The Bureau of the Treasury plans to raise P200 billion from the local debt market in November as it kept the weekly T-bills and bonds auction volumes despite rising yields.
In an Oct. 27 memorandum to all government securities eligible dealers, National Treasurer Rosalia de Leon said the Treasury would offer P15 billion in short-dated T-bills on Nov. 2 and the next three Mondays of November.
It will still sell P5 billion each in the benchmark 91-, 182-, and 364-day securities.
The weekly bond offerings on Tuesdays, except in the first week of November which will be held on Nov. 3, retained the P35-billion offer size.
To be auctioned off are five-year IOUs on Nov. 3 and 9; seven-year on Nov. 23 and five-year on Nov. 16.
Last Tuesday, the Treasury awarded only P19.3 billion out of the P35 billion in reissued seven-year bonds it offered due to rising bid rates.

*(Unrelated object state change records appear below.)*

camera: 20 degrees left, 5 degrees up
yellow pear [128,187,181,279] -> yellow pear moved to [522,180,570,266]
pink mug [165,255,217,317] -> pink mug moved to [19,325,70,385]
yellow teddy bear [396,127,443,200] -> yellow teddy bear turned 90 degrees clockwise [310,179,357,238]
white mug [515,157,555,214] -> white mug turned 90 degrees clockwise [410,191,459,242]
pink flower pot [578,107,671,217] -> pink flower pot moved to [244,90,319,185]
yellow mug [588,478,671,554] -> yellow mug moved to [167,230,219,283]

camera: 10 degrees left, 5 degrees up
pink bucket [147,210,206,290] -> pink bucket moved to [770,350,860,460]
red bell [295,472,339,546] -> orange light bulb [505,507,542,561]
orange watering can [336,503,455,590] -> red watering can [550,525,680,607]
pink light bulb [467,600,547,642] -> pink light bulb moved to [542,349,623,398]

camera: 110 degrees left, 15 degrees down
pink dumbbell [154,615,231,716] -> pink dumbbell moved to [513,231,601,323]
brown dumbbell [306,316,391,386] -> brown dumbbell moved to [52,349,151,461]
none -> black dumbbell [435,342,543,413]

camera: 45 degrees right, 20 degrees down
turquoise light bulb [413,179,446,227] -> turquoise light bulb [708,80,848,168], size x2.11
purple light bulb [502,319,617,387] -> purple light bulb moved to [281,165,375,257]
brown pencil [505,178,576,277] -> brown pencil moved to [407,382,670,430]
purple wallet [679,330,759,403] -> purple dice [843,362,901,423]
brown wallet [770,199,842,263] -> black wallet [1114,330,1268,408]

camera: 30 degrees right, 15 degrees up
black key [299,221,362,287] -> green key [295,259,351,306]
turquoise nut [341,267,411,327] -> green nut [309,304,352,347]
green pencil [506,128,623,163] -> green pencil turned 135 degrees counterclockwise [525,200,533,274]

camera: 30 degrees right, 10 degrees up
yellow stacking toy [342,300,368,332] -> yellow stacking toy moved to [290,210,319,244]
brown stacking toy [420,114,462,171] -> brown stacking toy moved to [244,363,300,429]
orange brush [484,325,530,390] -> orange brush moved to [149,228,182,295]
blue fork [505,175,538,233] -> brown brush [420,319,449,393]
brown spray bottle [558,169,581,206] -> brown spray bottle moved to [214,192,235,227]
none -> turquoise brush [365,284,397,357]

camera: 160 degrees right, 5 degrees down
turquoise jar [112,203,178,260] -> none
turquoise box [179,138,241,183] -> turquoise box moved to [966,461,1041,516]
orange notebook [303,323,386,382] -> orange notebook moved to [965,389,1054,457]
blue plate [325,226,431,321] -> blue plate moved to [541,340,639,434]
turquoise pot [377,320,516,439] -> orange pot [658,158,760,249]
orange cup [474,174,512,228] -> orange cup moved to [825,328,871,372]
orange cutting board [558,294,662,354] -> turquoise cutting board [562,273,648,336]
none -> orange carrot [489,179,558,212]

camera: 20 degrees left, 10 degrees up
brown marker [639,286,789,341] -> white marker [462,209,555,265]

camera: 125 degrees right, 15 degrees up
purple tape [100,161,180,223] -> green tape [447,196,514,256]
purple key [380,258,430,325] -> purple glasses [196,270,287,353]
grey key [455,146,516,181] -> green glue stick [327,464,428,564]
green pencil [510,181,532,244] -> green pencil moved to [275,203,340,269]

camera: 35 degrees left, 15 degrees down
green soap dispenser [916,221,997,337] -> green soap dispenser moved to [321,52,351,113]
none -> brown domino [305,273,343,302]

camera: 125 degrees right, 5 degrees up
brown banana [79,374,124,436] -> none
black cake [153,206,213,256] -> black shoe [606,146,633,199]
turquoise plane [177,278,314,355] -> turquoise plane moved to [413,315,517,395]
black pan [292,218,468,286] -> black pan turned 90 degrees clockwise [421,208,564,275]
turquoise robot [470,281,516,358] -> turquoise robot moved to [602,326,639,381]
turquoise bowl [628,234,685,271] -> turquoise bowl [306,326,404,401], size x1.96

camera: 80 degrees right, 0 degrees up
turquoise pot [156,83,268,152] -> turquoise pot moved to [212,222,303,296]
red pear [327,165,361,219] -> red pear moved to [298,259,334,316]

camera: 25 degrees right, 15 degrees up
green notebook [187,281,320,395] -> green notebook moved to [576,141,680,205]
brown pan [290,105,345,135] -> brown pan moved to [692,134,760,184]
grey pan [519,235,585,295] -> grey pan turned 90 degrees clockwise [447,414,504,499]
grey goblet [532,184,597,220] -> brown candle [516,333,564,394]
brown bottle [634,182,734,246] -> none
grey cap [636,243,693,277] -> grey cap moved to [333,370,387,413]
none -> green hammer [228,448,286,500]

De Leon said the partial award at an average rate of 4.468 percent was aligned with secondary market yields.
Bids reached a high of 4.58 percent and a low of 4.2 percent for the bonds maturing in six years and nine months’ time.
Given the government’s bigger reliance on domestic borrowings through the weekly treasury bill and bond auctions, the financing program for November took into consideration the recent higher yields sought by investors due to market jitters caused by elevated headline inflation and the looming US Federal Reserve tapering.
“We have built sufficient buffers when rates were low,” De Leon said.
“Improving [revenue] collections and additional ODA (official development assistance) inflows will reinforce our cash position,” she added.
The government had programmed to raise 81 percent of this year’s financing need from local sources. Some P2.49 trillion will be raised from T-bills and bonds this year out of the total planned borrowings of P3.07 trillion.